Germany's clean energy plan backfired

The nation's move away from nuclear power drove it right back to coal

Published July 30, 2013 3:24PM (EDT)

     (Christian Horvat/Wikimedia)
(Christian Horvat/Wikimedia)

When a nuclear power plant closes, a coal plant opens. At least, that’s the way things are shaping up in Germany, where the move away from nuclear energy appears to have backfired. For the second consecutive year, according to Bloomberg, the nation’s greenhouse gas emissions are set to increase.

German Chancellor Angela Merkel made headlines back in 2011 when, in the wake of the reactor meltdown in Tokyo, she announced the impending closure of Germany’s 17 nuclear reactors. Up until then, nuclear-generated energy contributed to a full quarter of the nation’s electricity.

◆ ◆ ◆ ◆ ◆ ◆ ◆

* [TASK A]
Name every person and every organization mentioned in the article on Germany's move away from nuclear power.
The listing that follows is unrelated to the article on Germany's energy policy.

[Recorded data]

◆ ◆ ◆ ◆ ◆ ◆ ◆

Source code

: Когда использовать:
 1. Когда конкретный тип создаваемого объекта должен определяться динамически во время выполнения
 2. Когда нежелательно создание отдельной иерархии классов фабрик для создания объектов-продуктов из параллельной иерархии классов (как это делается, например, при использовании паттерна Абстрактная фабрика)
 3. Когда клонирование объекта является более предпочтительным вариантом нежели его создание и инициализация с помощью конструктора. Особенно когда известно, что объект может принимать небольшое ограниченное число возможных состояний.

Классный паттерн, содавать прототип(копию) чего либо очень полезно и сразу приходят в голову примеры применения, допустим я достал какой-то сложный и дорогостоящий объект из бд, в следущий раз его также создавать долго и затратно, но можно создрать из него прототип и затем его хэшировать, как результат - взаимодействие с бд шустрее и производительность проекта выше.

◆ ◆ ◆ ◆ ◆ ◆ ◆

* [TASK B]
Reproduce the entire recorded data listing above, keeping every line unchanged.

* [EXERCISE RESULT A]
Christian Horvat, Wikimedia, Bloomberg, Angela Merkel

* [EXERCISE RESULT B]
Source code

: Когда использовать:
 1. Когда конкретный тип создаваемого объекта должен определяться динамически во время выполнения
 2. Когда нежелательно создание отдельной иерархии классов фабрик для создания объектов-продуктов из параллельной иерархии классов (как это делается, например, при использовании паттерна Абстрактная фабрика)
 3. Когда клонирование объекта является более предпочтительным вариантом нежели его создание и инициализация с помощью конструктора. Особенно когда известно, что объект может принимать небольшое ограниченное число возможных состояний.

Классный паттерн, содавать прототип(копию) чего либо очень полезно и сразу приходят в голову примеры применения, допустим я достал какой-то сложный и дорогостоящий объект из бд, в следущий раз его также создавать долго и затратно, но можно создрать из него прототип и затем его хэшировать, как результат - взаимодействие с бд шустрее и производительность проекта выше.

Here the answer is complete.